[论文理解] HACK: Learning a Parametric Head and Neck Model for High-fidelity Animation

发布时间 2023-08-23 22:33:49作者: aoru45

HACK: Learning a Parametric Head and Neck Model for High-fidelity Animation

上科大发布的头和脖子精细建模的参数化模型HACK。

纹理转化

由于HACK没有开源纹理基,我将FLAME开源的纹理基迁移到了HACK上,代码在这里开源:

https://github.com/aoru45/FLAME_TO_HACK/tree/main

论文方法

FLAME也对脖子进行了建模,不过只是用一个joint点来描述相对于脖子的运动,HACK则是在脖子处用了7个joints来描述脖子,以扩充模型对脖子的表达能力。之所以去建模脖子,也是因为在对人脸的数字化应用场景中,人头部的动作表达尚有不足,一些情绪如紧张时吞咽口水等细节没法用现有模型表达,因此对喉咙部分的shape建模,pose中以解剖学为先验增加更多joints,加上头部建模, 弥补其不足。

HACK的参数化模型表示为:

\[\mathrm{G}(\boldsymbol{\beta}, \boldsymbol{\psi}, \boldsymbol{\theta}, \eta, \tau)=\operatorname{LBS}(T(\boldsymbol{\beta}, \boldsymbol{\psi}, \boldsymbol{\theta}, \eta, \tau), J(\boldsymbol{\beta}), \boldsymbol{\theta}, \boldsymbol{W}) \]

其中Blend shape:

\[\begin{aligned}T(\boldsymbol{\beta}, \boldsymbol{\psi}, \boldsymbol{\theta}, \eta, \tau)= & \overline{\mathrm{T}}+\mathrm{B}_{\mathrm{S}}(\boldsymbol{\beta} ; \mathcal{S})+\mathrm{B}_{\mathrm{E}}\left(\boldsymbol{\psi} ; \mathcal{E}_{\boldsymbol{\beta}}\right)+\mathrm{B}_{\mathrm{P}}\left(\boldsymbol{\theta} ; \boldsymbol{P}_{\boldsymbol{\beta}}\right) \\& +L(\boldsymbol{\beta}, \eta, \tau ; \mathcal{L})\end{aligned} \]

其余的\(J,\theta,W\),遵循和FLAME一样的建模方式。

对于shape基,与FLAME一样直接用PCA得到,喉咙部分不在neutral的mesh里。

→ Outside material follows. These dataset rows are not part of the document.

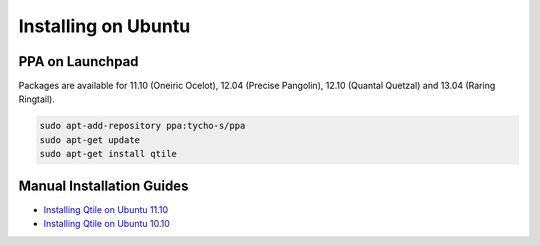Installing on Ubuntu
====================

PPA on Launchpad
----------------

Packages are available for 11.10 (Oneiric Ocelot), 12.04 (Precise Pangolin),
12.10 (Quantal Quetzal) and 13.04 (Raring Ringtail).

.. code-block:: bash

    sudo apt-add-repository ppa:tycho-s/ppa
    sudo apt-get update
    sudo apt-get install qtile

Manual Installation Guides
--------------------------

* `Installing Qtile on Ubuntu 11.10 <http://tycho.ws/blog/2012/01/install-qtile>`_
* `Installing Qtile on Ubuntu 10.10 <http://kirkstr.tumblr.com/post/4135470494/installing-qtile-on-ubuntu-10-10>`_
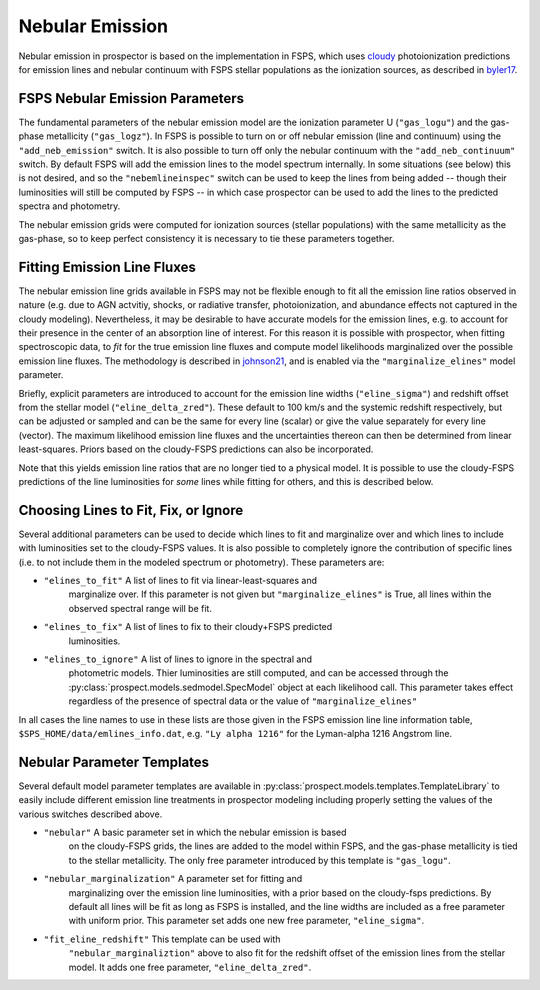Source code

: Nebular Emission
================

Nebular emission in prospector is based on the implementation in FSPS, which
uses `cloudy <https://gitlab.nublado.org/cloudy/cloudy/-/wikis/home>`_
photoionization predictions for emission lines and nebular continuum with FSPS
stellar populations as the ionization sources, as described in `byler17
<https://ui.adsabs.harvard.edu/abs/2017ApJ...840...44B/abstract>`_.

FSPS Nebular Emission Parameters
--------------------------------
The fundamental parameters of the nebular emission model are the ionization
parameter U (``"gas_logu"``) and the gas-phase metallicity (``"gas_logz"``). In
FSPS is possible to turn on or off nebular emission (line and continuum) using
the ``"add_neb_emission"`` switch.  It is also possible to turn off only the
nebular continuum with the ``"add_neb_continuum"`` switch. By default FSPS will
add the emission lines to the model spectrum internally.  In some situations
(see below) this is not desired, and so the ``"nebemlineinspec"`` switch can be
used to keep the lines from being added -- though their luminosities will still
be computed by FSPS -- in which case prospector can be used to add the lines to
the predicted spectra and photometry.

The nebular emission grids were computed for ionization sources (stellar
populations) with the same metallicity as the gas-phase, so to keep perfect
consistency it is necessary to tie these parameters together.


Fitting Emission Line Fluxes
--------------------------------------
The nebular emission line grids available in FSPS may not be flexible enough to
fit all the emission line ratios observed in nature (e.g. due to AGN actvitiy,
shocks, or radiative transfer, photoionization, and abundance effects not
captured in the cloudy modeling).  Nevertheless, it may be desirable to have
accurate models for the emission lines, e.g. to account for their presence in
the center of an absorption line of interest.  For this reason it is possible
with prospector, when fitting spectroscopic data, to *fit* for the true emission
line fluxes and compute model likelihoods marginalized over the possible
emission line fluxes.  The methodology is described in
`johnson21 <https://ui.adsabs.harvard.edu/abs/2021ApJS..254...22J/abstract>`_,
and is enabled via the ``"marginalize_elines"`` model parameter.

Briefly, explicit parameters are introduced to account for the emission line
widths (``"eline_sigma"``) and redshift offset from the stellar model
(``"eline_delta_zred"``). These default to 100 km/s and the systemic redshift
respectively, but can be adjusted or sampled and can be the same for every line
(scalar) or give the value separately for every line (vector). The maximum
likelihood emission line fluxes and the uncertainties thereon can then be
determined from linear least-squares.  Priors based on the cloudy-FSPS
predictions can also be incorporated.

Note that this yields emission line ratios that are no longer tied to a physical
model.  It is possible to use the cloudy-FSPS predictions of the line
luminosities for *some* lines while fitting for others, and this is described
below.

Choosing Lines to Fit, Fix, or Ignore
-------------------------------------
Several additional parameters can be used to decide which lines to fit
and marginalize over and which lines to include with luminosities set to the
cloudy-FSPS values.  It is also possible to completely ignore the contribution
of specific lines (i.e. to not include them in the modeled spectrum or
photometry).  These parameters are:

* ``"elines_to_fit"`` A list of lines to fit via linear-least-squares and
    marginalize over.  If this parameter is not given but
    ``"marginalize_elines"`` is True, all lines within the observed spectral
    range will be fit.
* ``"elines_to_fix"`` A list of lines to fix to their cloudy+FSPS predicted
    luminosities.
* ``"elines_to_ignore"`` A list of lines to ignore in the spectral and
    photometric models.  Thier luminosities are still computed, and can be
    accessed through the :py:class:`prospect.models.sedmodel.SpecModel` object
    at each likelihood call.  This parameter takes effect regardless of the
    presence of spectral data or the value of ``"marginalize_elines"``

In all cases the line names to use in these lists are those given in the FSPS
emission line line information table, ``$SPS_HOME/data/emlines_info.dat``, e.g.
``"Ly alpha 1216"`` for the Lyman-alpha 1216 Angstrom line.

Nebular Parameter Templates
---------------------------

Several default model parameter templates are available in
:py:class:`prospect.models.templates.TemplateLibrary` to easily include
different emission line treatments in prospector modeling including properly
setting the values of the various switches described above.

* ``"nebular"`` A basic parameter set in which the nebular emission is based
    on the cloudy-FSPS grids, the lines are added to the model within FSPS, and
    the gas-phase metallicity is tied to the stellar metallicity.  The only free
    parameter introduced by this template is ``"gas_logu"``.
* ``"nebular_marginalization"`` A parameter set for fitting and
    marginalizing over the emission line luminosities, with a prior based on the
    cloudy-fsps predictions.  By default all lines will be fit as long as FSPS
    is installed, and the line widths are included as a free parameter with
    uniform prior.  This parameter set adds one new free parameter,
    ``"eline_sigma"``.
* ``"fit_eline_redshift"`` This template can be used with
    ``"nebular_marginaliztion"`` above to also fit for the redshift offset of
    the emission lines from the stellar model.  It adds one free parameter,
    ``"eline_delta_zred"``.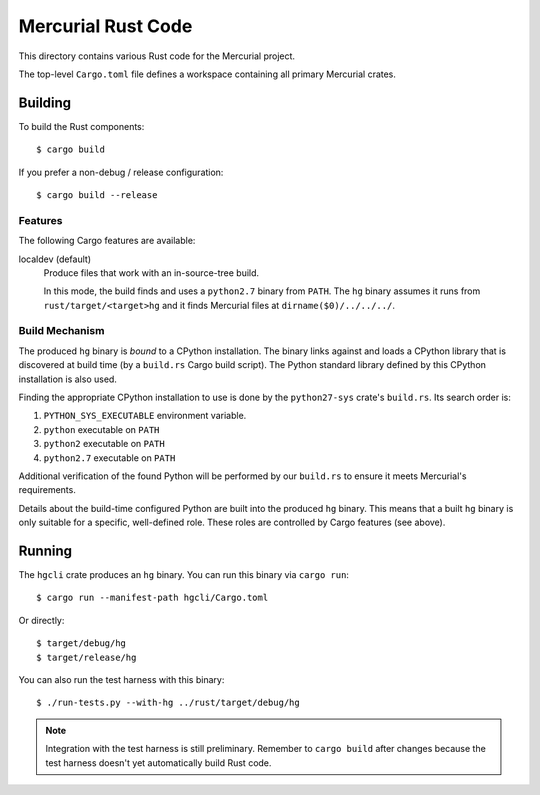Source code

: ===================
Mercurial Rust Code
===================

This directory contains various Rust code for the Mercurial project.

The top-level ``Cargo.toml`` file defines a workspace containing
all primary Mercurial crates.

Building
========

To build the Rust components::

   $ cargo build

If you prefer a non-debug / release configuration::

   $ cargo build --release

Features
--------

The following Cargo features are available:

localdev (default)
   Produce files that work with an in-source-tree build.

   In this mode, the build finds and uses a ``python2.7`` binary from
   ``PATH``. The ``hg`` binary assumes it runs from ``rust/target/<target>hg``
   and it finds Mercurial files at ``dirname($0)/../../../``.

Build Mechanism
---------------

The produced ``hg`` binary is *bound* to a CPython installation. The
binary links against and loads a CPython library that is discovered
at build time (by a ``build.rs`` Cargo build script). The Python
standard library defined by this CPython installation is also used.

Finding the appropriate CPython installation to use is done by
the ``python27-sys`` crate's ``build.rs``. Its search order is::

1. ``PYTHON_SYS_EXECUTABLE`` environment variable.
2. ``python`` executable on ``PATH``
3. ``python2`` executable on ``PATH``
4. ``python2.7`` executable on ``PATH``

Additional verification of the found Python will be performed by our
``build.rs`` to ensure it meets Mercurial's requirements.

Details about the build-time configured Python are built into the
produced ``hg`` binary. This means that a built ``hg`` binary is only
suitable for a specific, well-defined role. These roles are controlled
by Cargo features (see above).

Running
=======

The ``hgcli`` crate produces an ``hg`` binary. You can run this binary
via ``cargo run``::

   $ cargo run --manifest-path hgcli/Cargo.toml

Or directly::

   $ target/debug/hg
   $ target/release/hg

You can also run the test harness with this binary::

   $ ./run-tests.py --with-hg ../rust/target/debug/hg

.. note::

   Integration with the test harness is still preliminary. Remember to
   ``cargo build`` after changes because the test harness doesn't yet
   automatically build Rust code.
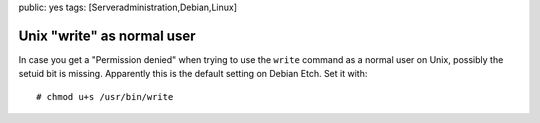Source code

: public: yes
tags: [Serveradministration,Debian,Linux]

Unix "write" as normal user
===========================

In case you get a "Permission denied" when trying to use the ``write``
command as a normal user on Unix, possibly the setuid bit is missing.
Apparently this is the default setting on Debian Etch. Set it with:

::

    # chmod u+s /usr/bin/write


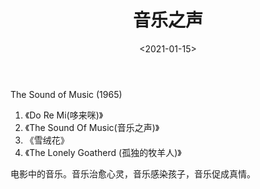 #+TITLE: 音乐之声
#+DATE: <2021-01-15>
#+TAGS[]: 电影

The Sound of Music (1965)

1. 《Do Re Mi(哆来咪)》
2. 《The Sound Of Music(音乐之声)》
3. 《雪绒花》
4. 《The Lonely Goatherd (孤独的牧羊人)》

电影中的音乐。音乐治愈心灵，音乐感染孩子，音乐促成真情。
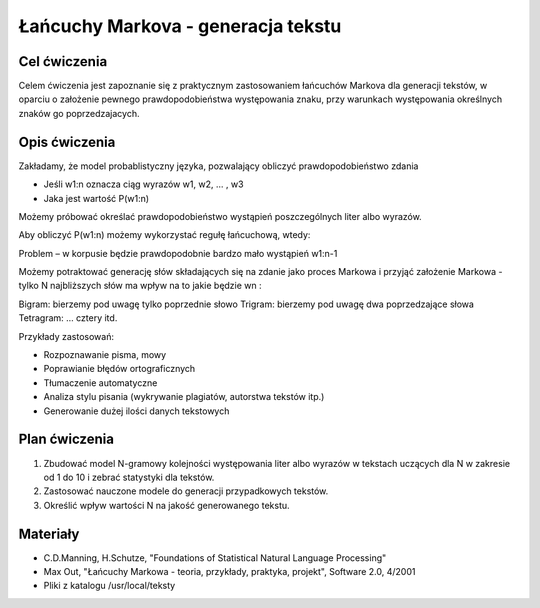 Łańcuchy Markova - generacja tekstu
===================================

Cel ćwiczenia
-------------

Celem ćwiczenia jest zapoznanie się z praktycznym zastosowaniem łańcuchów Markova dla generacji tekstów, 
w oparciu o założenie pewnego prawdopodobieństwa występowania znaku, przy warunkach występowania określnych
znaków go poprzedzajacych.


Opis ćwiczenia
--------------

Zakładamy, że model probablistyczny języka, pozwalający obliczyć prawdopodobieństwo zdania

* Jeśli w1:n oznacza ciąg wyrazów w1, w2, ... , w3
* Jaka jest wartość P(w1:n)

Możemy próbować określać prawdopodobieństwo wystąpień poszczególnych liter albo wyrazów.


Aby obliczyć P(w1:n) możemy wykorzystać regułę łańcuchową, wtedy:

Problem – w korpusie będzie prawdopodobnie bardzo mało wystąpień w1:n-1

Możemy potraktować generację słów składających się na zdanie jako proces Markowa i przyjąć założenie
Markowa - tylko N najbliższych słów ma wpływ na to jakie będzie wn :


Bigram: bierzemy pod uwagę tylko poprzednie słowo
Trigram: bierzemy pod uwagę dwa poprzedzające słowa
Tetragram: ... cztery itd.

Przykłady zastosowań:

* Rozpoznawanie pisma, mowy
* Poprawianie błędów ortograficznych
* Tłumaczenie automatyczne
* Analiza stylu pisania (wykrywanie plagiatów, autorstwa tekstów itp.)
* Generowanie dużej ilości danych tekstowych


Plan ćwiczenia
--------------
1. Zbudować model N-gramowy kolejności występowania liter albo wyrazów w tekstach uczących dla N w zakresie od 1 do 10 i zebrać statystyki dla tekstów.
2. Zastosować nauczone modele do generacji przypadkowych tekstów.
3. Określić wpływ wartości N na jakość generowanego tekstu.

Materiały
---------

* C.D.Manning, H.Schutze, "Foundations of Statistical Natural Language Processing"
* Max Out, "Łańcuchy Markowa - teoria, przykłady, praktyka, projekt", Software 2.0, 4/2001
* Pliki z katalogu /usr/local/teksty

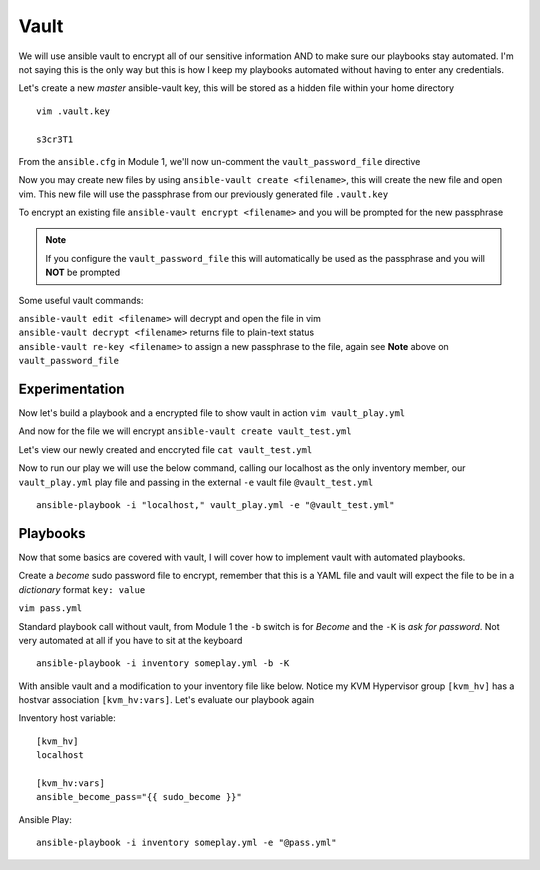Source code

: Vault
=====

We will use ansible vault to encrypt all of our sensitive information AND to make sure our playbooks stay automated. I'm not saying this is the only way but this is how I 
keep my playbooks automated without having to enter any credentials.

Let's create a new *master* ansible-vault key, this will be stored as a hidden file within your home directory

::

    vim .vault.key
    
    s3cr3T1

From the ``ansible.cfg`` in Module 1, we'll now un-comment the ``vault_password_file`` directive

.. code-block:: bash
   :emphasize-lines: 6

    vim ansible.cfg

    [defaults]
    Host_key_checking = False
    Log_path = ~/ansible_lab
    vault_password_file = .vault.key

Now you may create new files by using ``ansible-vault create <filename>``, this will create the new file and open vim. This new file will use the passphrase from our previously generated file
``.vault.key``

To encrypt an existing file ``ansible-vault encrypt <filename>`` and you will be prompted for the new passphrase 

.. note:: If you configure the ``vault_password_file`` this will automatically be used as the passphrase and you will **NOT** be prompted

Some useful vault commands:

|  ``ansible-vault edit <filename>`` will decrypt and open the file in vim
|  ``ansible-vault decrypt <filename>`` returns file to plain-text status 
|  ``ansible-vault re-key <filename>`` to assign a new passphrase to the file, again see **Note** above on ``vault_password_file``

Experimentation
---------------------

Now let's build a playbook and a encrypted file to show vault in action 
``vim vault_play.yml``

.. code-block:: yaml
   :caption: vault_play.yml

   ---
   - hosts: all
     connection: local

     tasks:

     - name: Debug variables
       debug:
           msg: 
             - "{{ \"This is var1: \" + var1 }}"
             - "{{ \"This is var2: \" + var2 }}"

And now for the file we will encrypt
``ansible-vault create vault_test.yml``

.. code-block:: yaml
   :caption: vault_test.yml

   ---
   var1: "is var one"
   var2: "is var two"

Let's view our newly created and enccryted file ``cat vault_test.yml``

.. image:: imgs/ansibleVault.png
   :scale: 50%
   :align: center

.. centered:: Fig 3

Now to run our play we will use the below command, calling our localhost as the only inventory member, our ``vault_play.yml`` play file and passing in the external ``-e`` vault file ``@vault_test.yml``
::

    ansible-playbook -i "localhost," vault_play.yml -e "@vault_test.yml"

.. image:: imgs/vault_play.png
   :scale: 50%
   :align: center

.. centered:: Fig 4

Playbooks
--------------

Now that some basics are covered with vault, I will cover how to implement vault with automated playbooks.

Create a *become* sudo password file to encrypt, remember that this is a YAML file and vault will expect the file to be in a *dictionary* format ``key: value``

``vim pass.yml``

.. code-block:: yaml
   :linenos:    
    
    ---
    sudo_become: "S3creT!"

Standard playbook call without vault, from Module 1 the ``-b`` switch is for *Become* and the ``-K`` is *ask for password*.  Not very automated at all if you have to sit at the keyboard
::
    ansible-playbook -i inventory someplay.yml -b -K 

With ansible vault and a modification to your inventory file like below.  Notice my KVM Hypervisor group ``[kvm_hv]`` has a hostvar association ``[kvm_hv:vars]``. Let's evaluate our playbook again

Inventory host variable::

    [kvm_hv]
    localhost

    [kvm_hv:vars]
    ansible_become_pass="{{ sudo_become }}"


Ansible Play::

    ansible-playbook -i inventory someplay.yml -e "@pass.yml"


.. blockdiag::
   
    blockdiag {
    
        default_node_color = lightyellow;
        default_textcolor = black;
        default_shape = roundedbox;
        
        Inventory -> Play;
        Pass.yml -> ansible.cfg  [label = "Encrypt", color = "green" ];
        ansible.cfg -> Play  [label = "Decrypt", color = "red" ];
        Play -> Target [label = "SSH" ];
        }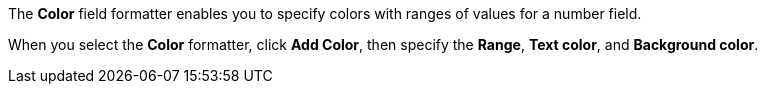 The *Color* field formatter enables you to specify colors with ranges of values for a number field.

When you select the *Color* formatter, click *Add Color*, then specify the *Range*, *Text color*, and *Background color*.
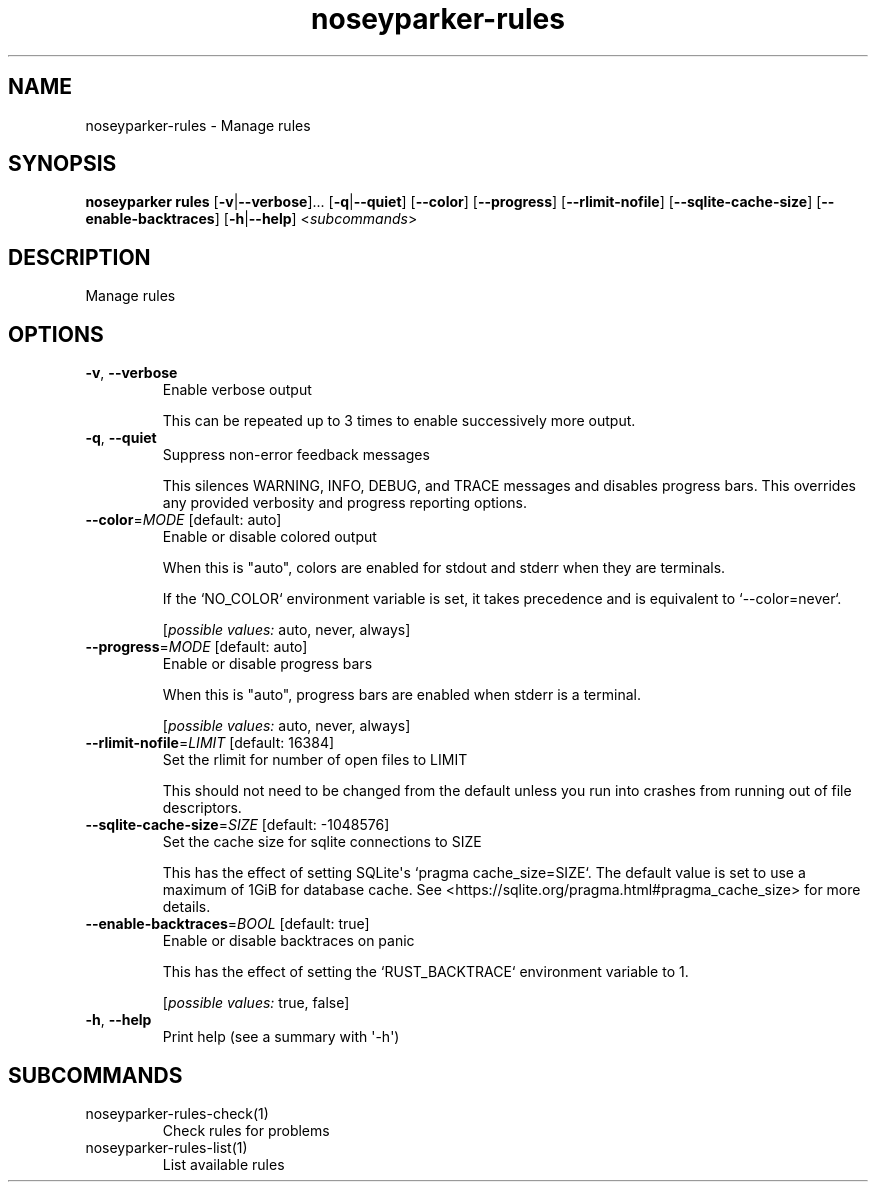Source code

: .ie \n(.g .ds Aq \(aq
.el .ds Aq '
.TH noseyparker-rules 1  "rules "
.SH NAME
noseyparker\-rules \- Manage rules
.SH SYNOPSIS
\fBnoseyparker rules\fR [\fB\-v\fR|\fB\-\-verbose\fR]... [\fB\-q\fR|\fB\-\-quiet\fR] [\fB\-\-color\fR] [\fB\-\-progress\fR] [\fB\-\-rlimit\-nofile\fR] [\fB\-\-sqlite\-cache\-size\fR] [\fB\-\-enable\-backtraces\fR] [\fB\-h\fR|\fB\-\-help\fR] <\fIsubcommands\fR>
.SH DESCRIPTION
Manage rules
.SH OPTIONS
.TP
\fB\-v\fR, \fB\-\-verbose\fR
Enable verbose output

This can be repeated up to 3 times to enable successively more output.
.TP
\fB\-q\fR, \fB\-\-quiet\fR
Suppress non\-error feedback messages

This silences WARNING, INFO, DEBUG, and TRACE messages and disables progress bars. This overrides any provided verbosity and progress reporting options.
.TP
\fB\-\-color\fR=\fIMODE\fR [default: auto]
Enable or disable colored output

When this is "auto", colors are enabled for stdout and stderr when they are terminals.

If the `NO_COLOR` environment variable is set, it takes precedence and is equivalent to `\-\-color=never`.
.br

.br
[\fIpossible values: \fRauto, never, always]
.TP
\fB\-\-progress\fR=\fIMODE\fR [default: auto]
Enable or disable progress bars

When this is "auto", progress bars are enabled when stderr is a terminal.
.br

.br
[\fIpossible values: \fRauto, never, always]
.TP
\fB\-\-rlimit\-nofile\fR=\fILIMIT\fR [default: 16384]
Set the rlimit for number of open files to LIMIT

This should not need to be changed from the default unless you run into crashes from running out of file descriptors.
.TP
\fB\-\-sqlite\-cache\-size\fR=\fISIZE\fR [default: \-1048576]
Set the cache size for sqlite connections to SIZE

This has the effect of setting SQLite\*(Aqs `pragma cache_size=SIZE`. The default value is set to use a maximum of 1GiB for database cache. See <https://sqlite.org/pragma.html#pragma_cache_size> for more details.
.TP
\fB\-\-enable\-backtraces\fR=\fIBOOL\fR [default: true]
Enable or disable backtraces on panic

This has the effect of setting the `RUST_BACKTRACE` environment variable to 1.
.br

.br
[\fIpossible values: \fRtrue, false]
.TP
\fB\-h\fR, \fB\-\-help\fR
Print help (see a summary with \*(Aq\-h\*(Aq)
.SH SUBCOMMANDS
.TP
noseyparker\-rules\-check(1)
Check rules for problems
.TP
noseyparker\-rules\-list(1)
List available rules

对于expression基,使用FACS先验,由FACS的weights绑定到对应基的区域,同时为了使expression的基更加person-specific,使用一个网络去预测给定person的表情基。这样做的好处是使得表情基在对于特定的人有着更强的细节上的表达能力。直接预测表情基(有表情的数据减去中性数据)是很困难的,因为点特别多,基的维数就是点的数目,于是文章希望预测更低维的对表情基进一步PCA之后的基的系数,这组系数和表情基相乘就是最终的表情基。我大致把该过程画了一下,以最终生成id1的blend shape为例,Beta和id basis相乘得到S,网络由Beta预测表情基的系数,和表情基线形组合成新的基,新的基以FACS weights作为参数,得到E。

同理,person-specific的pose基也会有更强的细节表达。用同样的方式去预测pose基的系数,也就是向量化后的旋转矩阵。与FLAME一样,要先去训练得到基。pose基确定之后再去训练预测基系数的网络。

对于喉咙的blend,需要考虑其shape和位置,\(\eta\)控制的是size,位置决定喉咙上下移动用一个标量tau表示。文章是将喉咙部分建模在uv空间,将所有点投到uv上,再对其做PCA,得到一组静息状态的基。通过在uv空间中y轴上坐标移动,实现喉咙位置的移动。

\[L(\boldsymbol{\beta}, \eta, \tau ; \mathcal{L})=\{\mathrm{v}(u, v)\}, \mathrm{v}(u, v)=\eta \cdot \sum_{i=1}^{|\boldsymbol{\beta}|} \mathrm{L}_i(u, v+\tau) \]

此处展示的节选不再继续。